Three research questions set the stage for 3 overall goals: RQ1: How does check-in data from social media is distributed around Cambridge? What kinds of spatial segmentation could be identified?; RQ2: How to validate the social media data on urban segregation? And how to analysis it socially and economically with other data sources such as questionnaires?; RQ3: What are different findings between case studies in Cambridge, UK and Ningbo, China?

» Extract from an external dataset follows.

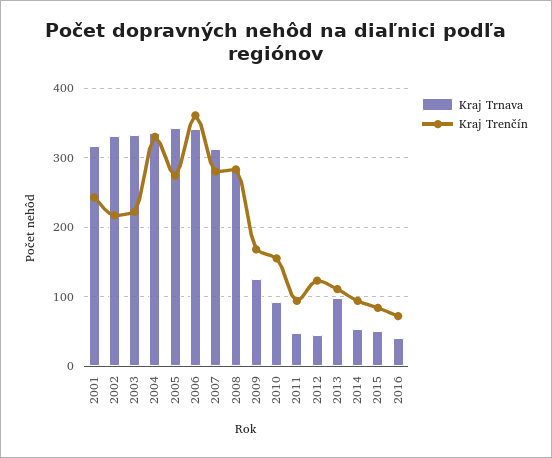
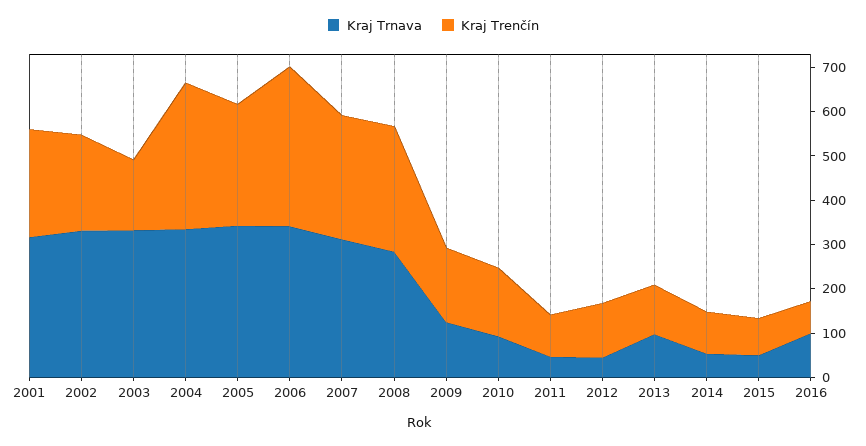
Kraj Trenčín, 2003: 220 -> 160
Kraj Trnava, 2016: 40 -> 100

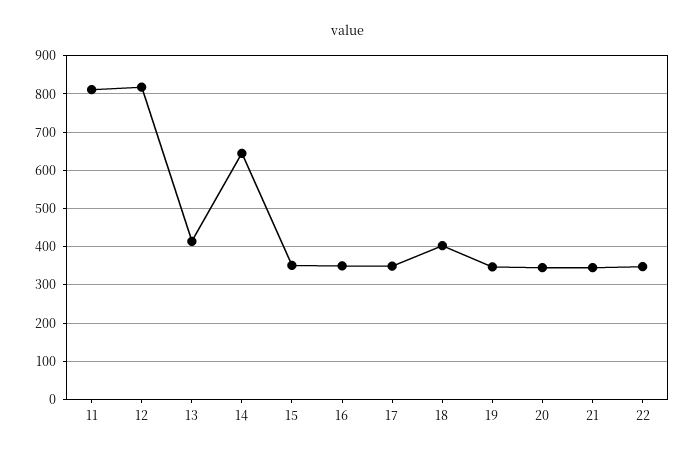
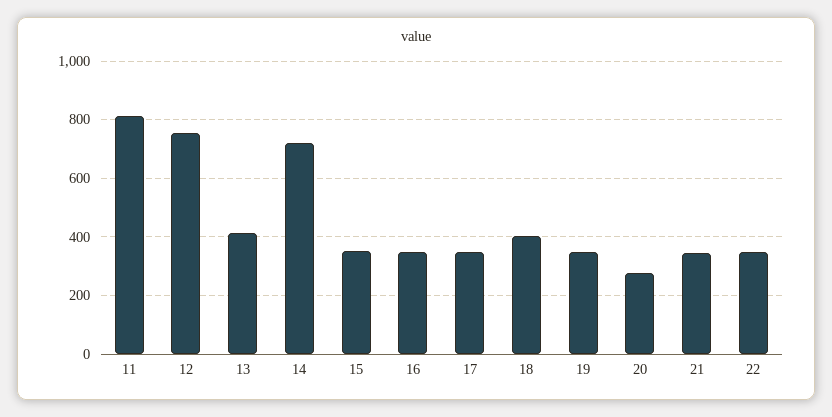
12: 820 -> 750
14: 640 -> 725
20: 340 -> 275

With Goal 1 we hoped to understand of the spatial fragmentation of urban districts selecting specific urban matrices to present the spatial features of Cambridge. With Goal 2 user-generated content (UGC) social media and images data were collected to characterise the social and built environment in different parts of Cambridge in order to link the findings between social segregation and the built environment. By introducing the concept of crowdsourced data, this project collects geo-tagged tweets data to identify the urban segregation in Cambridge. The cluster built by tweets shows that spatial segmentation formed in the following areas: King’s Parade, Guildhall and Market square, Train Station, Grafton and Mill road, Museum of Cambridge. For both goals in Cambridge previous work done in Ningbo, China will allow to compare and contrast realities.

Thereafter, in a second stage, we validated the above ‘big data’ approach with data collected by ‘eyes on the street’ type of questionnaires (soft data collection) (Goal 3). This phase in the study of urban segregation answered the common criticism that crowdsourcing doesn’t capture important groups of society because these groups don’t own or use the devices producing such data (this is particularly important in low income and jobless groups of society).

crowdsourced data can be an effective resource to use in conjunction with other socio-economic spatial data. Advancements in data processing and data mining is now allowing to simplify the harvesting and cleaning process of user-uploaded data as it is now checked and cleaned by websites. In addition, data fetched from crowdsourced data resources are now clustered by themes, meaning that researchers can make correlation analyses with specific factors. Most importantly, to extend the research focus to social-spatial and economic-spatial characteristics instead of the spatial structure, this research provides a conceptual and methodological framework for analyses of crowdsourced data that is more attentive to the social and economic relations embodied in spatial-temporal behaviours.